Column-oriented Part 2: Flexible Data Modeling for a Simplified End User Experience
In my last blog post, I explained how Column-oriented Database Management Systems (CDBMS), also known as columnar databases or CBAT, offer a distinct advantage over the traditional row-oriented RDBMS in terms of I/O workload, deriving primarily from basing the granularity of I/O operations on the column rather than the entire row. This technological advantage has a direct impact on the complexity of data modeling tasks and on the end-user’s experience of the data warehouse, and this is what I will discuss in today’s post.
When designing the data model in a standard row-oriented RDBMS, the I/O sub-system is a major concern. Tables need to be designed to reduce the row weight (or average row size). With this constraint in mind, a data architect will tend to normalize the data model as much as possible, and/or use a traditional star or snowflake schema. The complexity of the resulting data model will directly affect the ability of end users to execute ad hoc requests on the data. Often, the data model is so complex that business users will not be able to figure out how to design their queries – obviously compromising the ability of the system to transform enterprise data into enterprise knowledge. For this reason, techniques have been developed to simplify data access, typically involving summary tables, materialized views or cubes.
Another technical problem that is encountered when designing data models for a traditional row-oriented RDBMS relates to the issue of slowly-changing dimensions. Very often, these will necessitate complex join operations between the fact table and the dimension tables, based on time periods and other keys. This too can make it very difficult for business users to navigate the corporate data: how can they be sure that joins will always be clearly defined and produce the right results? Often, the larger the database, the more complex the data model will be, and the more difficult it will be to maintain good performance. Frequently, business users will be limited to simple queries that don’t produce much real business value, and will ultimately come away with a poor overall experience of the data warehouse.
A CDBMS database, on the other hand, offers extreme flexibility in data modeling, mainly because row weight is no longer an issue. The number of columns in a table is not really important when a query is executed, because only the columns referenced in the query will be read into memory. How does this affect data model design? The first advantage is that it enables data denormalization, which reduces data model complexity. What business user doesn’t understand an Excel worksheet? This “flat” view of the data is precisely what data denormalization can bring. Denormalization can be full or partial depending on the aspect of the data model that needs to be simplified.

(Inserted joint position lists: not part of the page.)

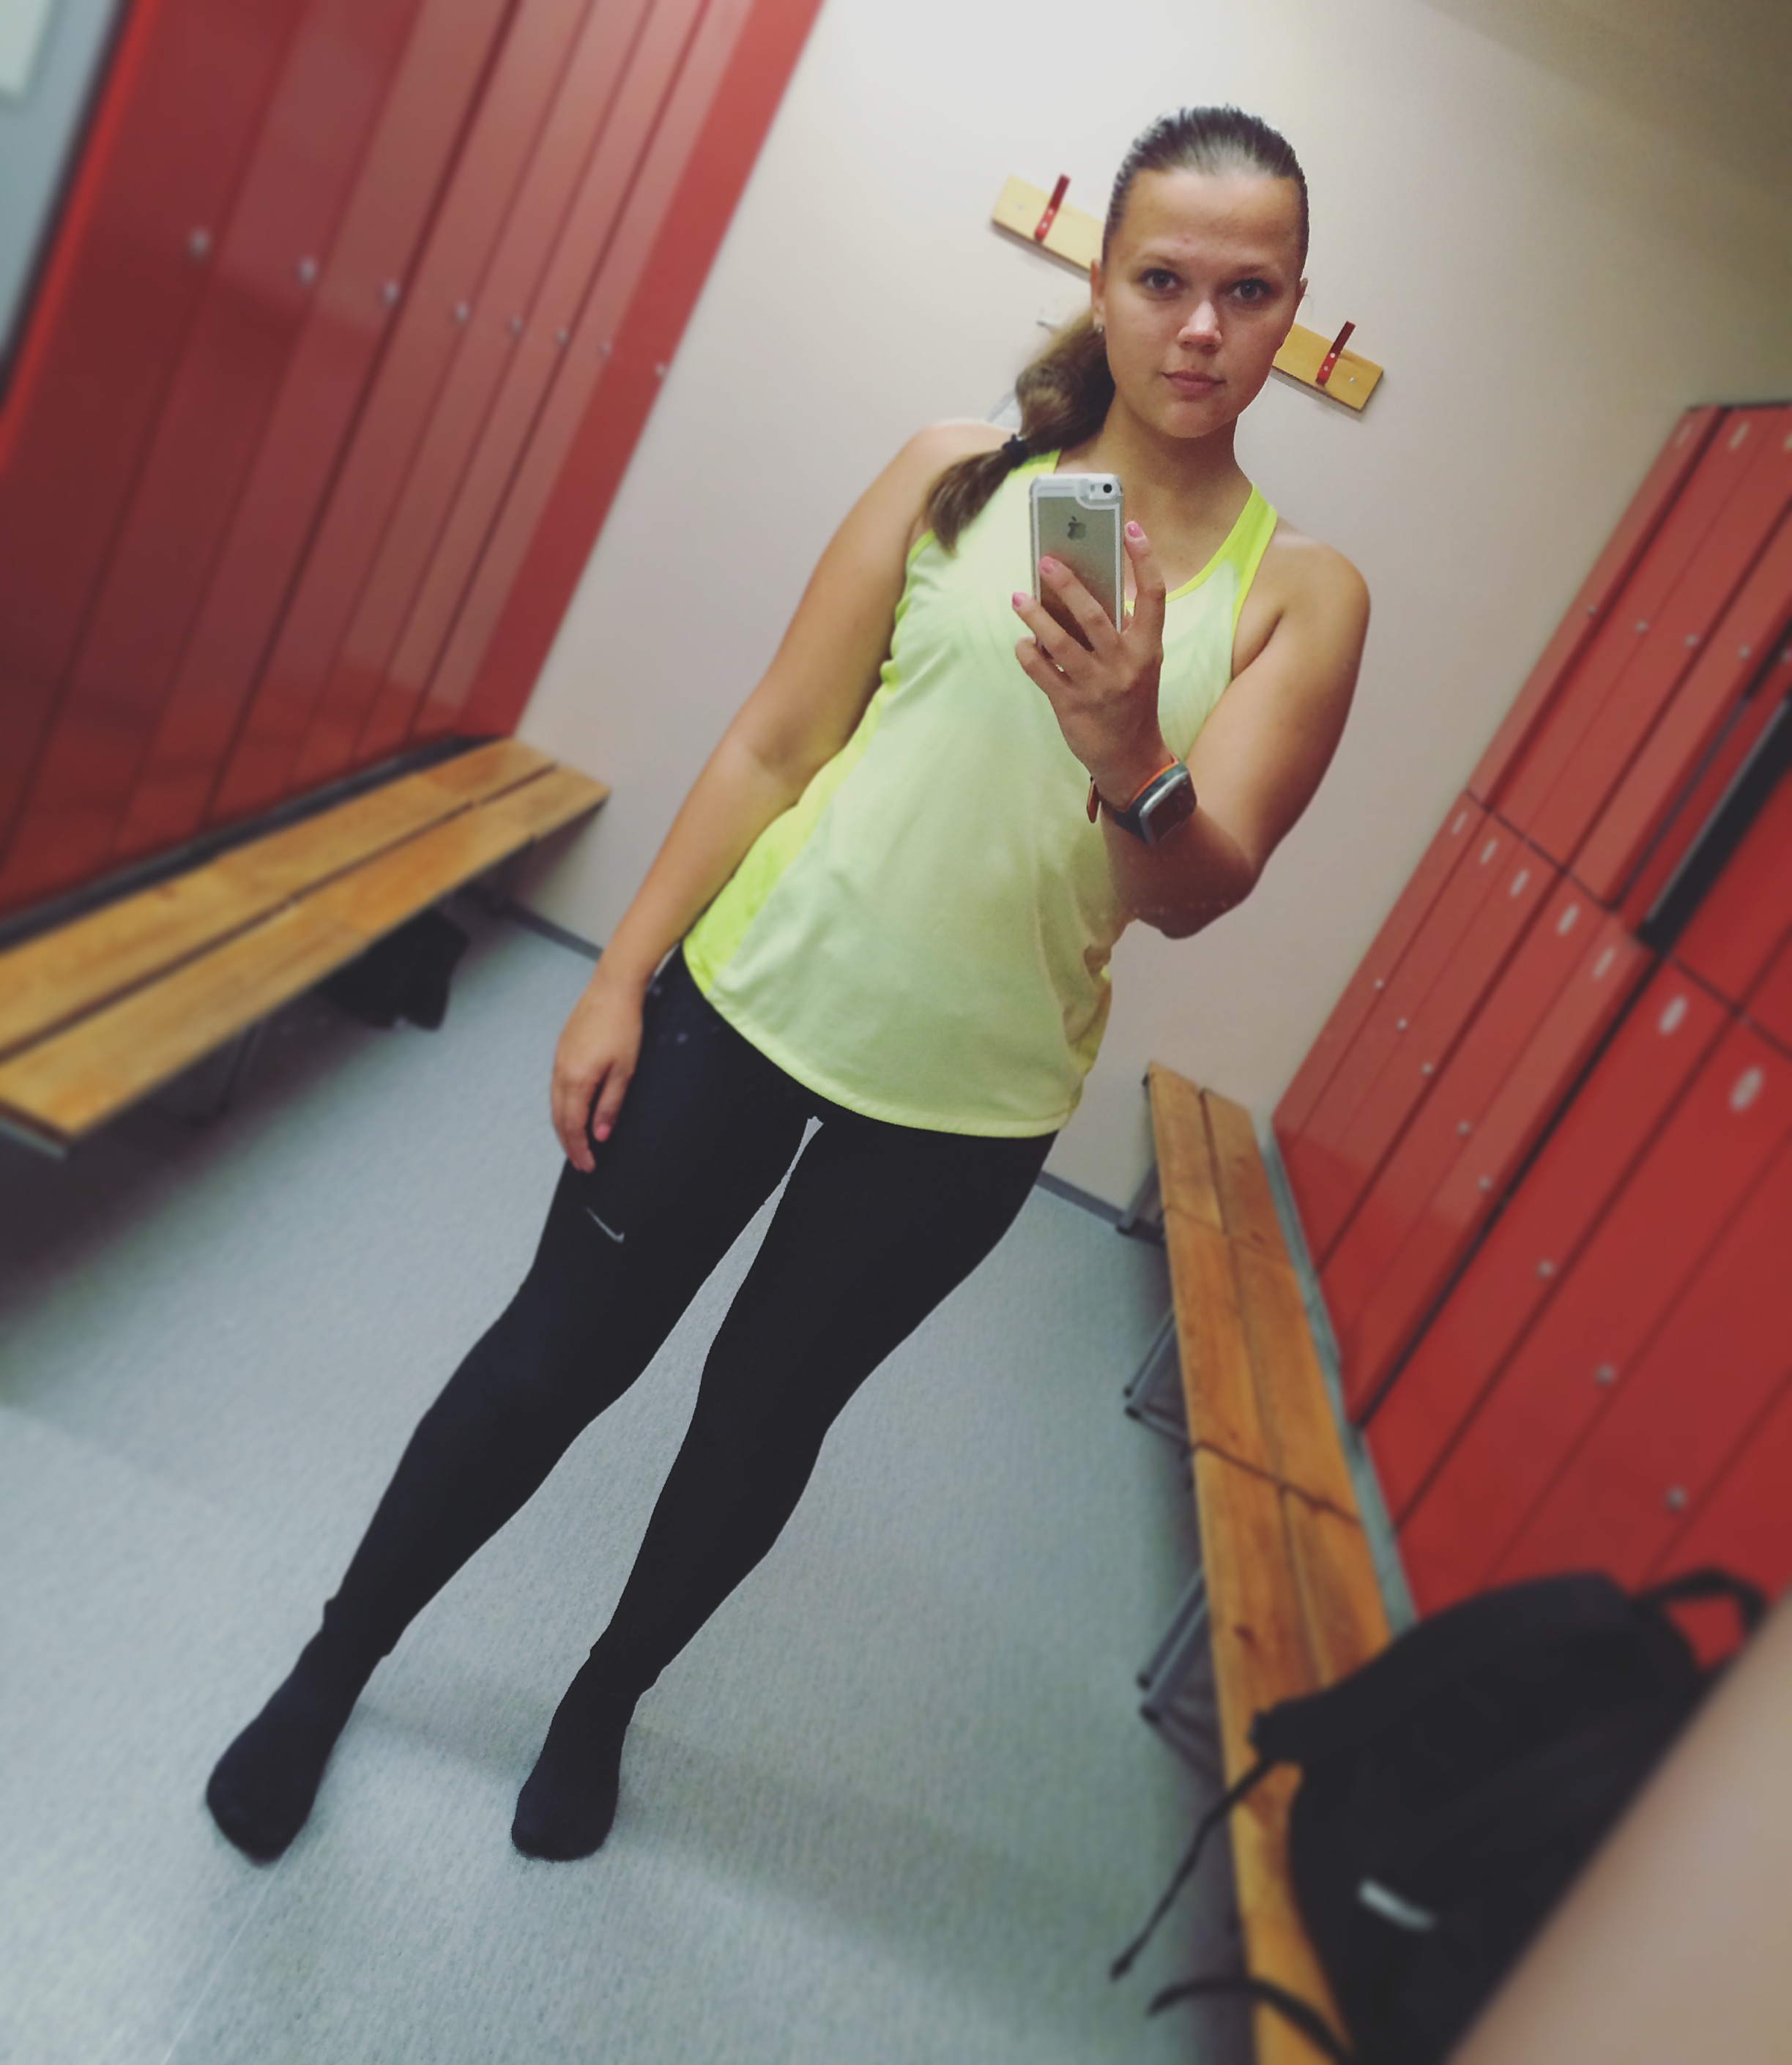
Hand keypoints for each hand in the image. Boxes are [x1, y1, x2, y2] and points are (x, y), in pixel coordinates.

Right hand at [550, 966, 645, 1171]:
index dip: (580, 1150)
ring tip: (576, 1144)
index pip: (573, 1127)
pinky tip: (573, 1112)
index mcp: (576, 1081)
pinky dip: (562, 1109)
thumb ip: (609, 1105)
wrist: (611, 990)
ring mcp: (558, 1062)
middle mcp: (561, 1074)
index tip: (589, 1166)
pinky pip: (556, 1089)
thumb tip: (599, 1135)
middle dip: (569, 1145)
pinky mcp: (561, 1052)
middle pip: (559, 1120)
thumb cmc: (623, 1028)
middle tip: (582, 1163)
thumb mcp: (624, 1071)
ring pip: (555, 1105)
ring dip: (564, 1128)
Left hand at [1012, 519, 1172, 804]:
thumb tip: (1085, 589)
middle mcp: (1125, 664)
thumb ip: (1122, 630)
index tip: (1132, 528)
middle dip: (1069, 585)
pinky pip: (1042, 672)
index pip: (1155, 596)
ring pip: (1061, 643)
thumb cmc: (1131, 699)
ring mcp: (1097, 685)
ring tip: (1018, 598)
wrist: (1130, 757)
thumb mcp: (1141, 663)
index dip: (1145, 559)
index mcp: (1148, 647)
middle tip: (1046, 561)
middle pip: (1096, 615)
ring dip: (1036, 617)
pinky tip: (1021, 643)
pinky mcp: (1071, 705)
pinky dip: (1028, 654)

Another advantage of CDBMS in data modeling is the reduced complexity of managing slowly changing dimension tables. Attributes associated with slowly changing dimensions can be directly integrated into the fact table at the time the rows are inserted, so the attributes will be in synch and the number of join operations will be reduced. If required, a dimension table can also be used to enable data analysis based on either current or past dimension settings. For example, after restructuring a the structure of a product family, it will be possible to execute sales analyses comparing the historical product family structure with the new one.
When the data model is simplified, DBA tasks are simplified as well, since there are less joins to define and manage. Depending on the nature of the CBAT implementation, another advantage for the DBA is a reduction of the costs associated with data model change. The column decomposition concept makes it is easy to add or remove a column of a given table or to change its size. These kinds of change can be applied without having to offload/reload data or reorganize a table, often very expensive processes to execute.
Removing the constraints on I/O sub-system performance from the data modeling phase enables a better end-user experience, and should improve the quality of knowledge within the enterprise. End-users will be able to execute ad hoc queries more easily to discover new patterns in the data, resulting in better business intelligence. The DBA’s job will also become less complex: instead of tuning the data model for performance, they will be in a position to tune the data model to enable easy access. This advantage directly translates into business value, and improves the overall return on investment in the data warehouse. While this might require implementation of a more complex ETL process, if the result is delivery of real business value and business user empowerment, the trade-off will normally be considered worthwhile.
The ability to react more quickly to any market change: isn’t this what any enterprise would wish to make possible with their data warehouse? The CDBMS approach is great way to achieve this goal.